One weird detail about this school though: it was incredibly small. There were about two kids in each grade, literally. So they actually put every kid from 3rd to 8th grade into the same classroom. One eighth-grader was very cool. His name was Dan, and he had spiky hair and did real Karate. He was a red belt, just a few notches away from acquiring his black belt. To me, there couldn’t be anyone cooler. He was a teenager! He even called me “tiger,” because it was my favorite animal. I didn’t know how he was able to do real Karate instead of this dreaded Christian Karate that I was subjected to, but maybe he just didn’t know that it was available to him.

Picking me up at the end of the day, she saw me talking to Dan outside of the school. “Hey Dan!” my mom called out when she saw us standing together. “You do Karate don’t you?” Ugh. She just had to do it...

“That’s right Mrs. Peterson.”

“Well Dylan has been doing Karate too, has he told you?”

“No way! Why didn’t you tell me tiger?” I just said "I don’t know" and kind of shrugged.

“How would you like to come with us to the next lesson?”

I looked up at her. I couldn’t believe what I just heard.

“Yeah, sure, that’ll be great!” Dan replied. He was such a positive guy. I wish I could tell him to save himself the trouble.

But he came. He was there with his red belt, and everyone there was just staring at him. The people in this Karate class really were like a dumb herd of sheep that incessantly gawked at anything that seemed new or different. They were the same way to me on my first day. Even if you stared back, they didn’t unlock their eyes. It was enraging.

The instructor decided to call Dan up front, not only because he was a guest but because he was an actual red belt. A real martial artist. As soon as Dan stood up, he bowed slightly. All of a sudden, all of the sheep turned their heads at the instructor. They knew that bowing wasn’t something we did in our dojo church. “Ah! Good! Ha ha, well, Dan just bowed, uh, which is something he does out of respect for his teacher,” he bumbled. It was somehow embarrassing to have to see Dan put himself through this. He wasn’t there as a Christian martial artist, he was just there because his little friend’s mother asked him to go in support of Dylan’s Karate education.

It’s possible that this one moment might have done more for the sheep than they realized though.
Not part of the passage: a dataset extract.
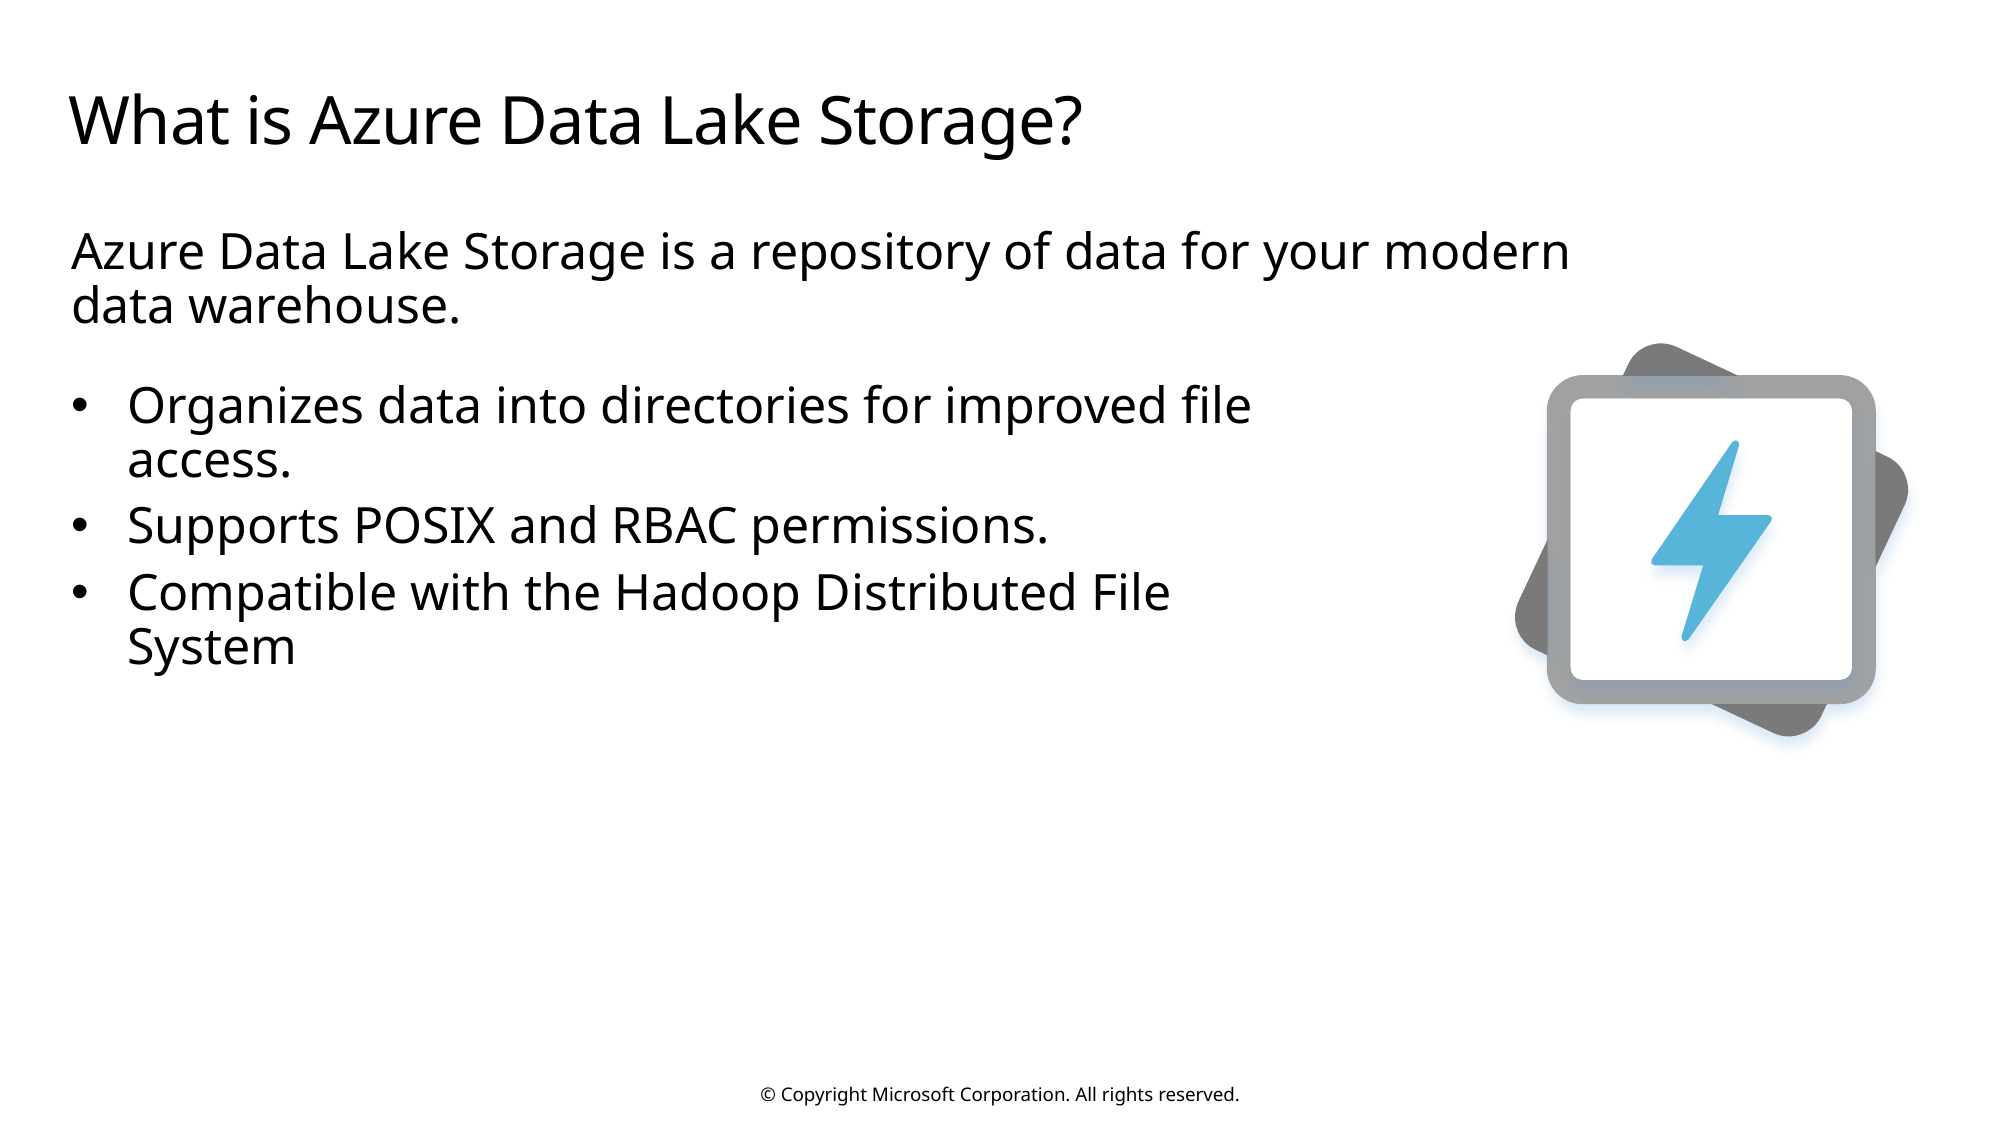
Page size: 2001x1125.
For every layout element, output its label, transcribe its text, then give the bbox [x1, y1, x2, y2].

They witnessed a bizarre clashing of worlds. All that they were taught by our flamboyant, boring instructor seemed all of a sudden diminished. All of a sudden, the sheep had to think for themselves. They don’t have to go to Christian Karate to learn how to be Karate masters. And, if we study real Karate like this spiky-haired teenager, it doesn’t mean that we’re being bad Christians.

Maybe that meditation in the living room wasn’t such a bad idea after all. It just might have been the sin that eventually led to a few minds opening up to the possibility of non-christian Karate.